将棋の藤井聡太名人(竜王、王位、王座、棋聖、棋王、王将、22)が4月29・30の両日、東京都大田区の「羽田空港第1ターミナル」で行われた第83期名人戦七番勝負第2局で挑戦者の永瀬拓矢九段(32)に141手で勝利した。終盤まで互角の形勢が保たれた濃密な一局だったが、若き王者が“名人芸”とも言える手順の妙を披露。解説者も思わず「名人、さすが」とうなる内容でファンを沸かせた。
空の玄関口・羽田空港を舞台に争われた名人戦第2局。初戦を落としている挑戦者の永瀬九段は、ここで追いつくべくとっておきの作戦「3三金型角換わり」に誘導した。藤井名人も意表を突かれたようで、「経験のない将棋で序盤は少し主張のない形になってしまった」とコメントしていた。
前局とは打って変わりスローペースの展開となった本局。時折飛行機の離着陸の音が響く対局室は、空気が張り詰めたままハイレベルで濃厚なラリーが繰り広げられた。終盤では永瀬九段がわずかに抜け出したかと思われたが、藤井名人は未知の局面でも高い対応力を発揮することとなった。

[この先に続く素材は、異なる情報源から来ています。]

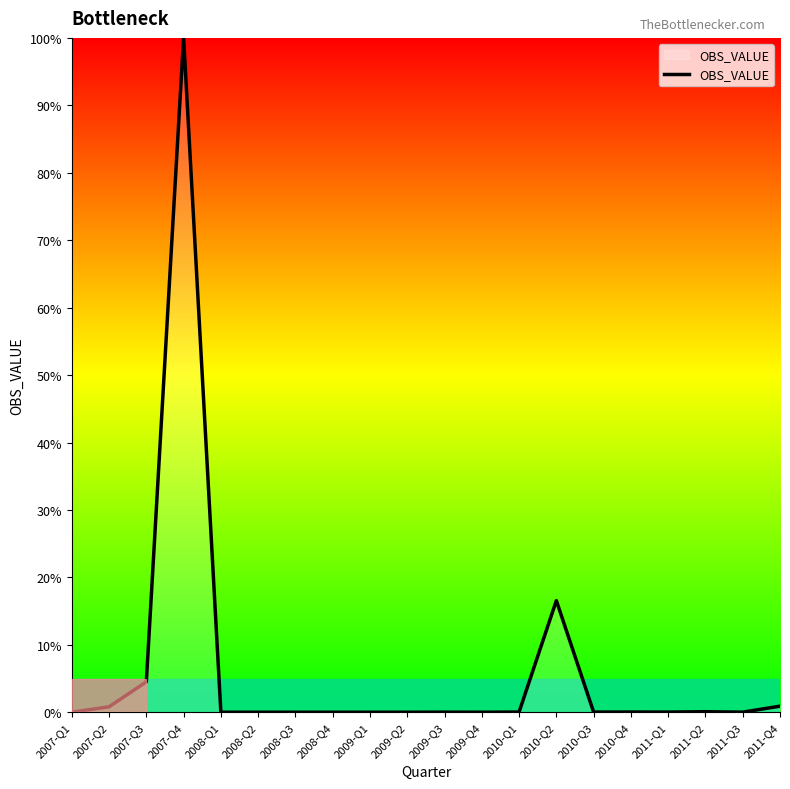

What is the change in value from 2007-Q3 to 2010-Q2?

+12.0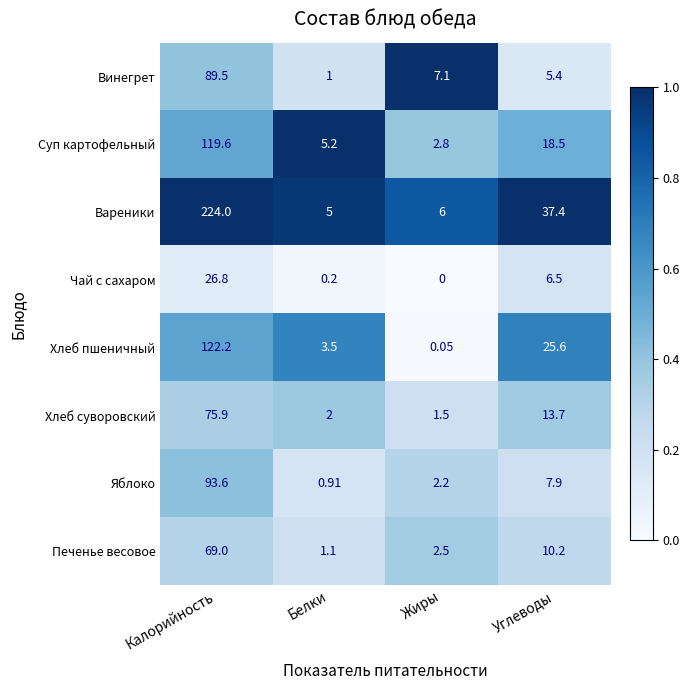

Which series has the largest total across all categories?

Вареники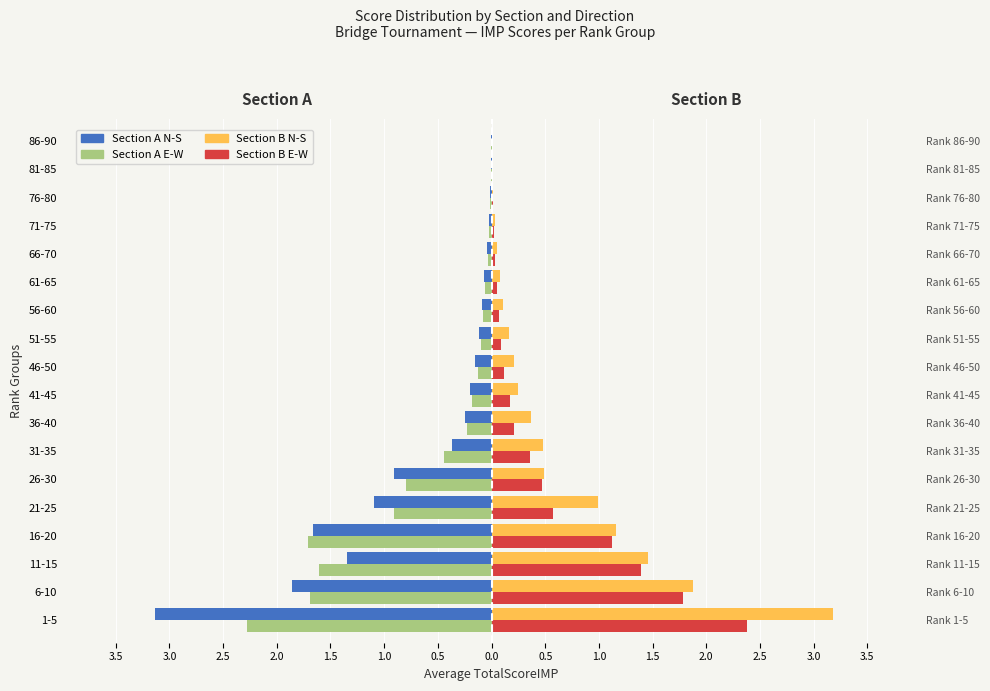

Between 56-60 and 21-25, which is larger?

56-60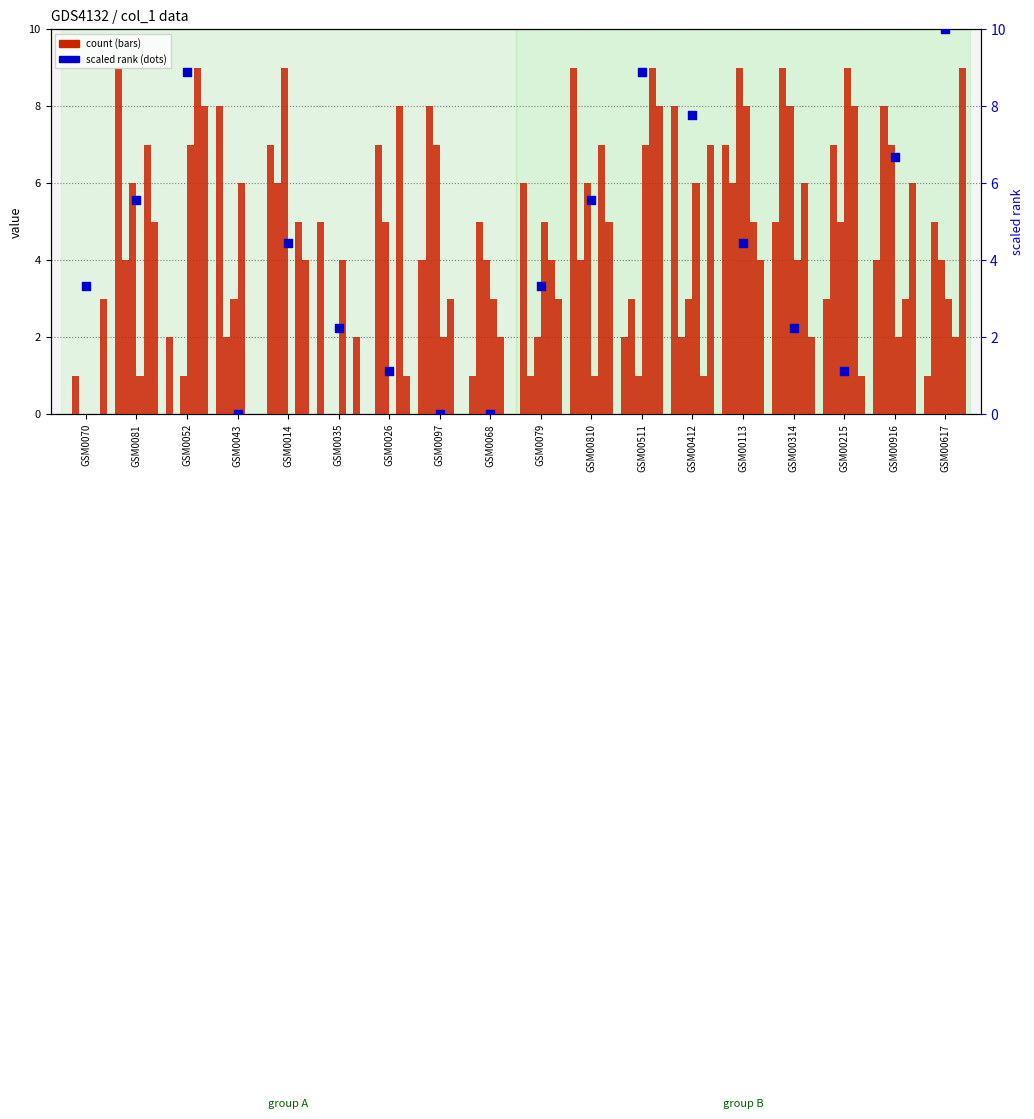

At how many categories does at least one series exceed 5?

15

ABEMAの中継では、中村太地八段(36)が解説を担当。高難度の最終盤では、藤井名人が指した金打ちの一手をポイントに挙げた。後手陣への包囲網を狭めるものとなったが、「藤井名人、さすが。重たく見えるので指しづらいと思っていた」と対局者目線でコメント。その後の藤井名人の飛車の追撃の一手にも「読みを打ち切ってしまいそうなところ、持ち時間がほとんどない中で正確な攻めを放っていた」と唸っていた。さらに後手にとって攻防の要となっていた香車を取ったところで勝負あり。「最後の最後に好転した将棋だったのかなと思う」と語った藤井名人が141手の大熱戦を制した。